▶ _The problem_
Each record must be repeated exactly as it stands.

********************

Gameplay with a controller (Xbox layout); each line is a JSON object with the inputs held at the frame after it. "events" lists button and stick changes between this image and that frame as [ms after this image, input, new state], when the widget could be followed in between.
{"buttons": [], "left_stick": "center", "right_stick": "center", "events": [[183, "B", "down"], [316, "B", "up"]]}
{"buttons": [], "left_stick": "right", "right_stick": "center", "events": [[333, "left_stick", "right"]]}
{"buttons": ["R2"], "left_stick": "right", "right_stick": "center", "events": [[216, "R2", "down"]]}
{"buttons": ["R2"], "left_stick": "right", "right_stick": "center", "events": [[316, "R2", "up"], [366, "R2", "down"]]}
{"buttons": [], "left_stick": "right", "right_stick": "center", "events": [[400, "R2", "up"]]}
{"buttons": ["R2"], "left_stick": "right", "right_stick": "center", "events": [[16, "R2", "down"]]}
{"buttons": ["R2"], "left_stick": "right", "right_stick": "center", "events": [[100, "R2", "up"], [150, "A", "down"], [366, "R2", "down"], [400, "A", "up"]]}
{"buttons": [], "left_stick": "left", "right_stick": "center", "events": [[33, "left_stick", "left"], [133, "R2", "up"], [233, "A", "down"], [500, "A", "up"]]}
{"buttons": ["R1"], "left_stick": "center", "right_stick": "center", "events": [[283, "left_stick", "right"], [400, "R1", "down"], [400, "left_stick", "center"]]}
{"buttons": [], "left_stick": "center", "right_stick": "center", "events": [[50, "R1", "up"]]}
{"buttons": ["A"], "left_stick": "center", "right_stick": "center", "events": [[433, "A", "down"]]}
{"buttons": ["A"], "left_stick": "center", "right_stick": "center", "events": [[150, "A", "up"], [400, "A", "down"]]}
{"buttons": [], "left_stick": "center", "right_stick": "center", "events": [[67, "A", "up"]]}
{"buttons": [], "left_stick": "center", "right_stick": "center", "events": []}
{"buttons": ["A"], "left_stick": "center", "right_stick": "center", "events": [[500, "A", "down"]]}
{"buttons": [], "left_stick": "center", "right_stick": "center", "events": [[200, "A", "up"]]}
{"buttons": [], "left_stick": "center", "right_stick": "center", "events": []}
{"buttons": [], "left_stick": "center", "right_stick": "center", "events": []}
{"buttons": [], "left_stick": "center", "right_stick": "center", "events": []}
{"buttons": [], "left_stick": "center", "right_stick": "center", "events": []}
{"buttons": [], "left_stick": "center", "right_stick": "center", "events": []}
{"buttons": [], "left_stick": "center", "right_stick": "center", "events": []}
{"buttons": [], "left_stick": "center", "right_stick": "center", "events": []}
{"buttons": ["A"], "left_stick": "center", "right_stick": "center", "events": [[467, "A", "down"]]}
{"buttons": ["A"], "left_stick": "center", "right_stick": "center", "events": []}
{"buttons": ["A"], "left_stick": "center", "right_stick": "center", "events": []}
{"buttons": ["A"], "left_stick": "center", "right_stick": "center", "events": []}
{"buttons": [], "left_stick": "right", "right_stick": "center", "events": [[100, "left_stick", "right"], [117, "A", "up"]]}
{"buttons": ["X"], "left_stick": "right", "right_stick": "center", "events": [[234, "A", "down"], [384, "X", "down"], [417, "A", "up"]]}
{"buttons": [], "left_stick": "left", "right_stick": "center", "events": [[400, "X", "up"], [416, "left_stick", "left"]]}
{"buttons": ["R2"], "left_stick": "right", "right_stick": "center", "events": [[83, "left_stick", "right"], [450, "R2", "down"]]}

********************

▶ _Task result_
Gameplay with a controller (Xbox layout); each line is a JSON object with the inputs held at the frame after it. "events" lists button and stick changes between this image and that frame as [ms after this image, input, new state], when the widget could be followed in between.
{"buttons": [], "left_stick": "center", "right_stick": "center", "events": [[183, "B", "down"], [316, "B", "up"]]}
{"buttons": [], "left_stick": "right", "right_stick": "center", "events": [[333, "left_stick", "right"]]}
{"buttons": ["R2"], "left_stick": "right", "right_stick": "center", "events": [[216, "R2", "down"]]}
{"buttons": ["R2"], "left_stick": "right", "right_stick": "center", "events": [[316, "R2", "up"], [366, "R2", "down"]]}
{"buttons": [], "left_stick": "right", "right_stick": "center", "events": [[400, "R2", "up"]]}
{"buttons": ["R2"], "left_stick": "right", "right_stick": "center", "events": [[16, "R2", "down"]]}
{"buttons": ["R2"], "left_stick": "right", "right_stick": "center", "events": [[100, "R2", "up"], [150, "A", "down"], [366, "R2", "down"], [400, "A", "up"]]}
{"buttons": [], "left_stick": "left", "right_stick": "center", "events": [[33, "left_stick", "left"], [133, "R2", "up"], [233, "A", "down"], [500, "A", "up"]]}
{"buttons": ["R1"], "left_stick": "center", "right_stick": "center", "events": [[283, "left_stick", "right"], [400, "R1", "down"], [400, "left_stick", "center"]]}
{"buttons": [], "left_stick": "center", "right_stick": "center", "events": [[50, "R1", "up"]]}
{"buttons": ["A"], "left_stick": "center", "right_stick": "center", "events": [[433, "A", "down"]]}
{"buttons": ["A"], "left_stick": "center", "right_stick": "center", "events": [[150, "A", "up"], [400, "A", "down"]]}
{"buttons": [], "left_stick": "center", "right_stick": "center", "events": [[67, "A", "up"]]}
{"buttons": [], "left_stick": "center", "right_stick": "center", "events": []}
{"buttons": ["A"], "left_stick": "center", "right_stick": "center", "events": [[500, "A", "down"]]}
{"buttons": [], "left_stick": "center", "right_stick": "center", "events": [[200, "A", "up"]]}
{"buttons": [], "left_stick": "center", "right_stick": "center", "events": []}
{"buttons": [], "left_stick": "center", "right_stick": "center", "events": []}
{"buttons": [], "left_stick": "center", "right_stick": "center", "events": []}
{"buttons": [], "left_stick": "center", "right_stick": "center", "events": []}
{"buttons": [], "left_stick": "center", "right_stick": "center", "events": []}
{"buttons": [], "left_stick": "center", "right_stick": "center", "events": []}
{"buttons": [], "left_stick": "center", "right_stick": "center", "events": []}
{"buttons": ["A"], "left_stick": "center", "right_stick": "center", "events": [[467, "A", "down"]]}
{"buttons": ["A"], "left_stick": "center", "right_stick": "center", "events": []}
{"buttons": ["A"], "left_stick": "center", "right_stick": "center", "events": []}
{"buttons": ["A"], "left_stick": "center", "right_stick": "center", "events": []}
{"buttons": [], "left_stick": "right", "right_stick": "center", "events": [[100, "left_stick", "right"], [117, "A", "up"]]}
{"buttons": ["X"], "left_stick": "right", "right_stick": "center", "events": [[234, "A", "down"], [384, "X", "down"], [417, "A", "up"]]}
{"buttons": [], "left_stick": "left", "right_stick": "center", "events": [[400, "X", "up"], [416, "left_stick", "left"]]}
{"buttons": ["R2"], "left_stick": "right", "right_stick": "center", "events": [[83, "left_stick", "right"], [450, "R2", "down"]]}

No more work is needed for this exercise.